Mammals for $500 Alex
“Slow moving mammals that spend most of their time sleeping & eating”
What are sloths?
“Wrong, What are coworkers”
I am “cool” and “chill” and “stuck inside the walk in freezer.”
I traveled over 500 miles to go home and one of first things my mom says is “you need a haircut”
HER: you could use some exercise
ME: i do pirates on the weekends
HER: pilates?
ME [hiding eye patch]: uh, yeah sure
My husband was just rude to me and I said that I’m going to punish him and he got all excited but like I don’t even know why he’s so excited to do my Calculus homework
If I ever have to get into a fight with a bear, I’m sneaking in at least one hug.
I lost my virginity once, I know I can do it again.
If I worked at a car wash, I would be making ‘did I make you wet?’ jokes all day.
That point in your parenting journey where “stop fighting” morphs into “go outside if you’re going to fight”
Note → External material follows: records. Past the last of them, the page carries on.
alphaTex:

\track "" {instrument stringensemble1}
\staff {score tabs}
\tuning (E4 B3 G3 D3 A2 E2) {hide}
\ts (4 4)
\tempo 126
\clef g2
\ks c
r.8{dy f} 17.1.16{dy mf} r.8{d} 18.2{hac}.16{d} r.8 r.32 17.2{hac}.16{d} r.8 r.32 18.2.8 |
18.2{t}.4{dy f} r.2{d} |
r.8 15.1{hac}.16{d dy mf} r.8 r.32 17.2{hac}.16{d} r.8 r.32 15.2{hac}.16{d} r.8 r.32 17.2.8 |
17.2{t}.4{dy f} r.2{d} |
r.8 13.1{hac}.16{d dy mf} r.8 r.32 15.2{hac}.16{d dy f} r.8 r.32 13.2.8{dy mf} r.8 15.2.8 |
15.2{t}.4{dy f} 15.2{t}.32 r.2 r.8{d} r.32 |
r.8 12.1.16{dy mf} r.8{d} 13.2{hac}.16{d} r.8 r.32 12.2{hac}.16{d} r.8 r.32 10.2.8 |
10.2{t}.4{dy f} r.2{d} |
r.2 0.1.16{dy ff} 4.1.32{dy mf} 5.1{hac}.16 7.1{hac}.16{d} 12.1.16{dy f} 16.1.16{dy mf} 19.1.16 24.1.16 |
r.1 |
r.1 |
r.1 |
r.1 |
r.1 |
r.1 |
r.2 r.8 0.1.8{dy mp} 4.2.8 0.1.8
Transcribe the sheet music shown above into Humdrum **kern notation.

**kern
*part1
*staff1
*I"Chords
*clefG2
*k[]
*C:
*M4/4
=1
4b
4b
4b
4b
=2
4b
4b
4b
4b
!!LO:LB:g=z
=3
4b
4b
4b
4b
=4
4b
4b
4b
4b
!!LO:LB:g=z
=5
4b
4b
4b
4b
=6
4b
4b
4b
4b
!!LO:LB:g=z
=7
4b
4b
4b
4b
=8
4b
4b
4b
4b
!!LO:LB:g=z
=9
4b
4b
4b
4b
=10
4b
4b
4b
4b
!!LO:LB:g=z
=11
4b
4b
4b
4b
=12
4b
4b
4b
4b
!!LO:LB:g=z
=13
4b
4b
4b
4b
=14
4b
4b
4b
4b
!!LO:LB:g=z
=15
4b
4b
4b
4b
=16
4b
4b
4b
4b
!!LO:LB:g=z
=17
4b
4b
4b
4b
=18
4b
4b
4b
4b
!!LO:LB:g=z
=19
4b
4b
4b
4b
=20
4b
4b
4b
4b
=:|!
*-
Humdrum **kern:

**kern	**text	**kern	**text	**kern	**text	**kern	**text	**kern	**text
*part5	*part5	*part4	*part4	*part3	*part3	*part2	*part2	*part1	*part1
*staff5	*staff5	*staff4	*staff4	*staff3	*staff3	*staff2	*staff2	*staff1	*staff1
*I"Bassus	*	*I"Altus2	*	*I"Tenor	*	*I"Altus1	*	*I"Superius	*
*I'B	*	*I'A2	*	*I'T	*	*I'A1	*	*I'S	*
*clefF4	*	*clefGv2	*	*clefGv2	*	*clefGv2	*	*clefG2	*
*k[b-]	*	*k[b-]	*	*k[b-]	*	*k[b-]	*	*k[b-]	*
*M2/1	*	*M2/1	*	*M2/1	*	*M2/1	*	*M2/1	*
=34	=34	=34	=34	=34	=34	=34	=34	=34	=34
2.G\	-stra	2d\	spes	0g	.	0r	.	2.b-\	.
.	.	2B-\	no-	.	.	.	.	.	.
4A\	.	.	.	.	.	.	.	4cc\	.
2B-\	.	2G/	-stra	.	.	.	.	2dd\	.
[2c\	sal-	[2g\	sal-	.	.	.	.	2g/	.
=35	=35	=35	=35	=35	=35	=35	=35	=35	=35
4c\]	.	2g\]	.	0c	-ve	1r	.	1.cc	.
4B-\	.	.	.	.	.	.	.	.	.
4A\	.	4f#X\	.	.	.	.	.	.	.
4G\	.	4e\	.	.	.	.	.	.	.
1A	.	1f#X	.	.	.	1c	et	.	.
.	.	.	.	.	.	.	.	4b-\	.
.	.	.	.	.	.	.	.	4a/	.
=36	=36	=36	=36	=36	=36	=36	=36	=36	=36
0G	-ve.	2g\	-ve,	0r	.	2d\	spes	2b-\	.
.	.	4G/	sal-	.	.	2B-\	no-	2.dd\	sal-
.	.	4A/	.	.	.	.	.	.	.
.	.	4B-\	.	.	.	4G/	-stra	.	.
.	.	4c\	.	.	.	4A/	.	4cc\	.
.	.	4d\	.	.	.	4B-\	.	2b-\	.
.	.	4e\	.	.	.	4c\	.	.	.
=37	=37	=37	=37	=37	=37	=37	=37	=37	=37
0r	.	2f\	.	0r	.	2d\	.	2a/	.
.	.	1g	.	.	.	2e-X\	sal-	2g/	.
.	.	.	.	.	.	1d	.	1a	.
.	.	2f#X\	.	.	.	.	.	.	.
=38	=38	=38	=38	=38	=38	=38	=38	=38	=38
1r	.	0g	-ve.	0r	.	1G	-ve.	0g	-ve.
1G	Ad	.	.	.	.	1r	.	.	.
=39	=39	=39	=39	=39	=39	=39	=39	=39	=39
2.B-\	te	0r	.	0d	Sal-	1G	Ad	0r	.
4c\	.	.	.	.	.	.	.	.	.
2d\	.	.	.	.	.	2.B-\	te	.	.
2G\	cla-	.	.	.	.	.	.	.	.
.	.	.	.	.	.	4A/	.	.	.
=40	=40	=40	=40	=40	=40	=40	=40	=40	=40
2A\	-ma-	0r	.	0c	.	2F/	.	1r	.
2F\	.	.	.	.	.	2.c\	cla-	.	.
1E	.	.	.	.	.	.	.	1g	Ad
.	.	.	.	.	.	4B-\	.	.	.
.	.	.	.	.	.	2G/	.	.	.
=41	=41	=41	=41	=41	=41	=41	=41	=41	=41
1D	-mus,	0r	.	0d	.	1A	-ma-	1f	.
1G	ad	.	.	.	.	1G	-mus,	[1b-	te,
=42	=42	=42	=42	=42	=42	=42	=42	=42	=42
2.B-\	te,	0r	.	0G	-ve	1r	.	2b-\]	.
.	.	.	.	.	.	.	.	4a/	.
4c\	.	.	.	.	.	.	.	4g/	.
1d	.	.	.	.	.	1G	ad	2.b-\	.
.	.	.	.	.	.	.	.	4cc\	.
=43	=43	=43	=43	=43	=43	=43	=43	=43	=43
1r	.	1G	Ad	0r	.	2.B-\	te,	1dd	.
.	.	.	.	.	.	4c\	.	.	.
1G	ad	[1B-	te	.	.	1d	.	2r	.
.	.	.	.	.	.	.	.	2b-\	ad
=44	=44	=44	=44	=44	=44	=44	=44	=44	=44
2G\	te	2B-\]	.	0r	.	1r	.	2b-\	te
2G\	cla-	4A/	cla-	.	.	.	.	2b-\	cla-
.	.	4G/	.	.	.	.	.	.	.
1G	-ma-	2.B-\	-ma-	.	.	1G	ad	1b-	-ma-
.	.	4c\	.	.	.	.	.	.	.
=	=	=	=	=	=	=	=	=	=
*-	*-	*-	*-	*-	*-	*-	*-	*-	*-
INTERVIEWER: It says here you can’t read
ME: thanks what else does it say
“Kids grow up so fast”yeah maybe you forgot to change your clocks bruh
Noah’s wife: r u joking right now?
Noah: my hands are tied babe
Noah’s Wife: but.. we’re married?
Noah: I’m sorry but he said 2 of each species
Noah’s mate Dave: [pushing past with an xbox] If only there was another way
Please take the smartphone away from your pets, they are spamming your Facebook with selfies.
My definition of the word ‘mansion’ becomes looser and looser every year. Oh ur asbestos bungalow has flyscreens? Um ok your Highness
Standing closer to me in line will not get you to the checkout faster.
The pizza delivery guys say “see you tomorrow” to everyone, right?
Mechanic: Your car’s got a flat
Me: It’s called a garage
Wanna stand off to the side of a golf gallery in a Teletubby costume
My 4-year-old poked my gut and remarked, “Daddy, there’s a baby in there…?”
That was last night and I still haven’t recovered
One thing about me, I’m a clear communicator
[deciding when to tweet]
Me: *throws grass into the air* Not yet
There’s no “u” in narcissist
Women on twitter tell me my beard is hot
Women in real life tell me where I can find food and shelter .
[shopping]
My Son: This chair will hold up to 300 pounds!
Me: Why did you look at me when you said that?
911: 911
me: I think my smoke detector is broken
911: is there smoke?
me: how would I know?
911:
me: 911 how would I know?
[team dumps Gatorade on head coach after victory but head coach just happens to be the Wicked Witch of the West]
COACH: you idiots *melts*
I sent my wife a card that said, “I DON’T LIKE ANY OF THE BABIES YOU’VE MADE.”